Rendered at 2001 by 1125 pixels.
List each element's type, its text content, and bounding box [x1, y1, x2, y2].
————————
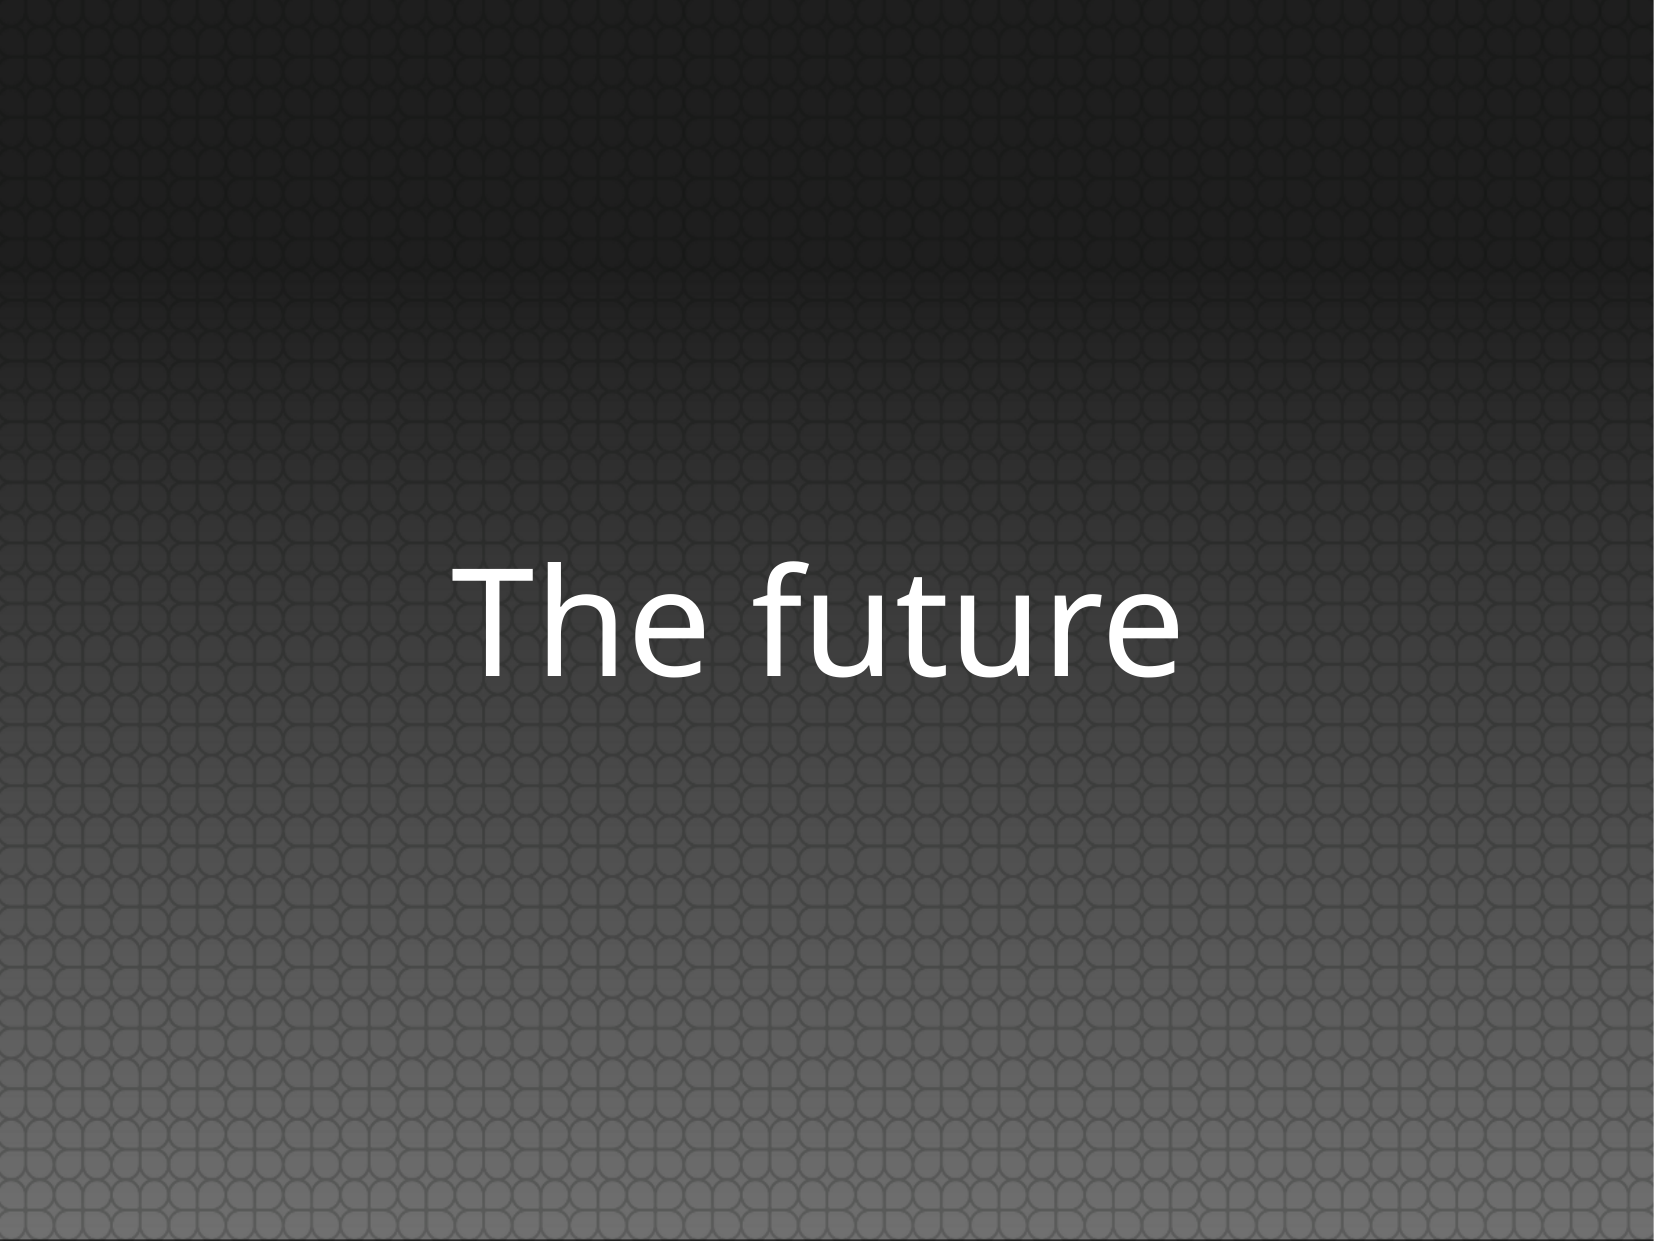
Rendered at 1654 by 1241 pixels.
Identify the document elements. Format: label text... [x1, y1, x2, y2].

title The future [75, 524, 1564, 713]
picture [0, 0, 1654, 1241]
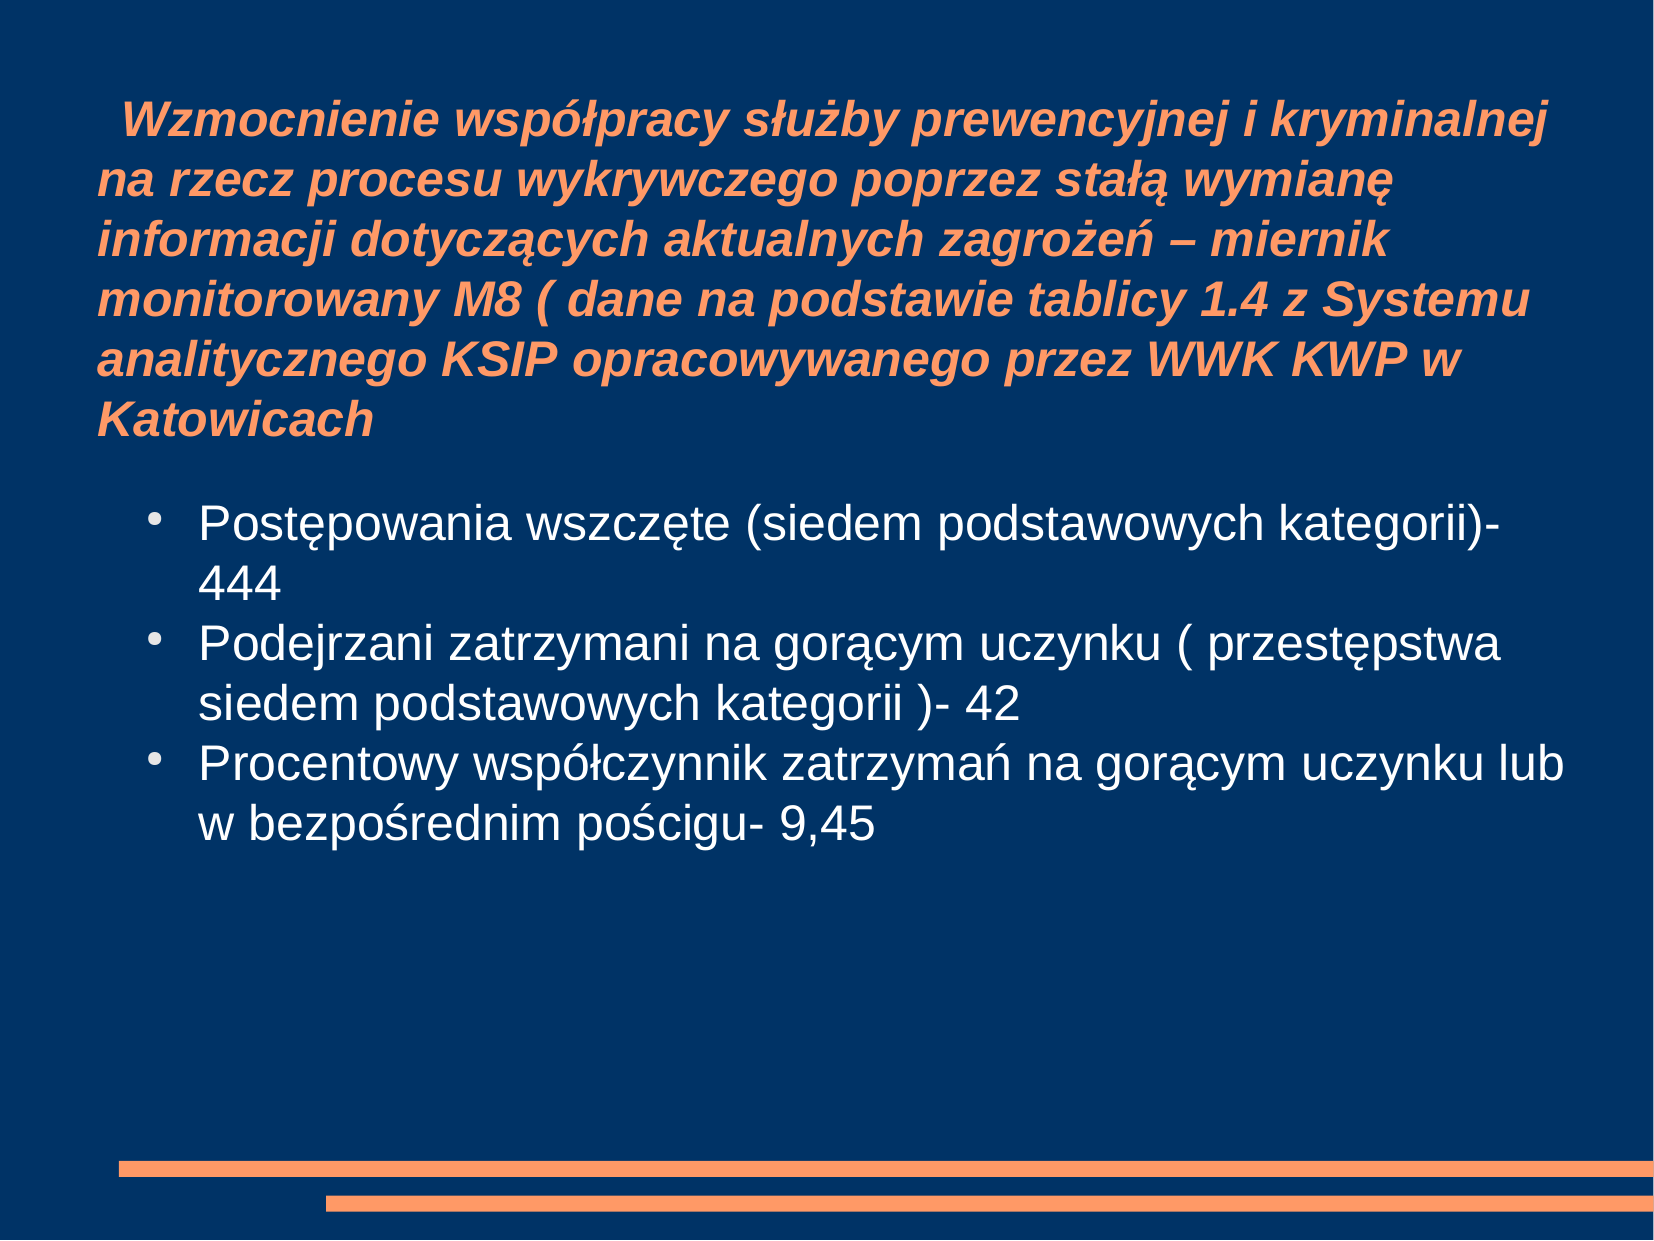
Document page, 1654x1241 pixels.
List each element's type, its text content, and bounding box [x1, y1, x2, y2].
————————
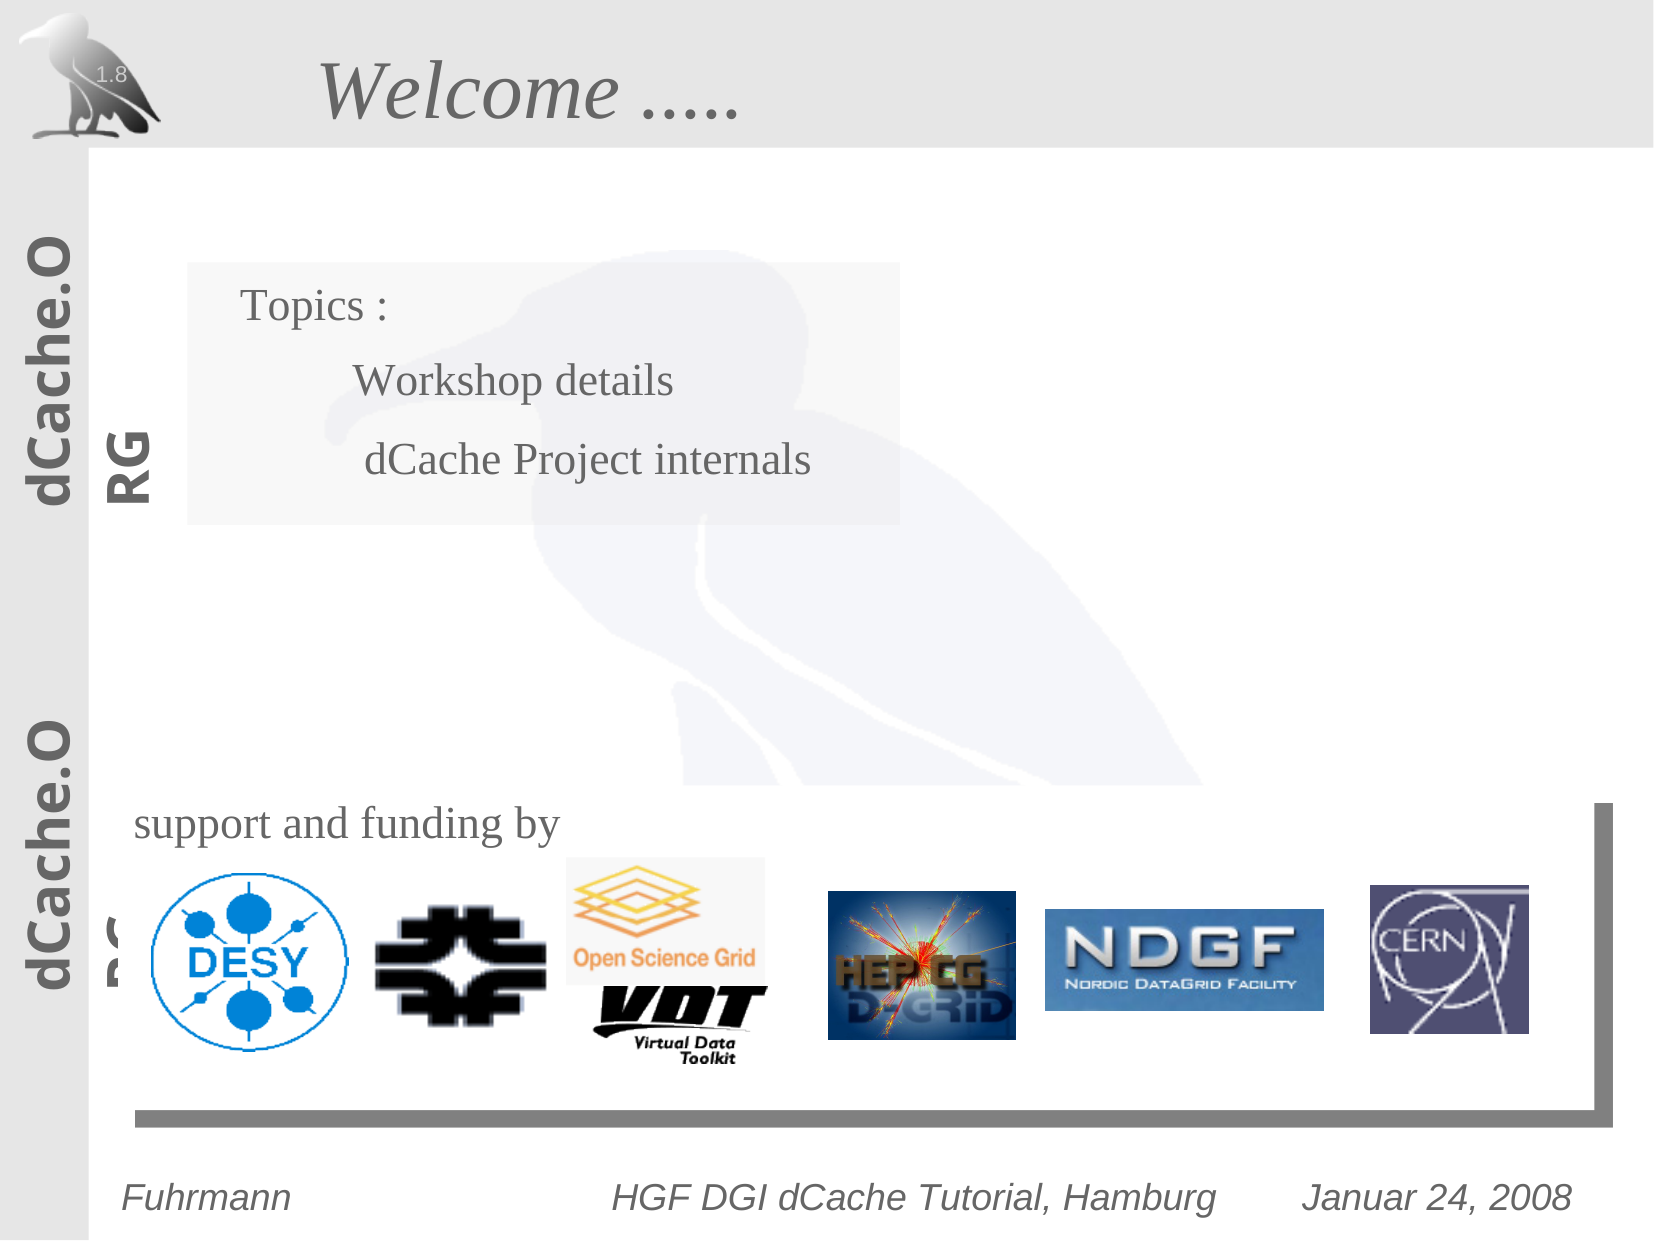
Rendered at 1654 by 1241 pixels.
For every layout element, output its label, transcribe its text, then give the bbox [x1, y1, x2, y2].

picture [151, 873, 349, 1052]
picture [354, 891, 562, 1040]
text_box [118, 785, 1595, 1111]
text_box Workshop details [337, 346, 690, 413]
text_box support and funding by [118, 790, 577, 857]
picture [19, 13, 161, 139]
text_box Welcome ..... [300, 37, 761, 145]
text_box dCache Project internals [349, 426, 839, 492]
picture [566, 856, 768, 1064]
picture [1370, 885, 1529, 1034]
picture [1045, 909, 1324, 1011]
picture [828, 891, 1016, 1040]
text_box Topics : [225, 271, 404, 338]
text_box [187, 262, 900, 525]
————————
How many lines in the records contain the string "label", with case counting? Reply with the number only.

2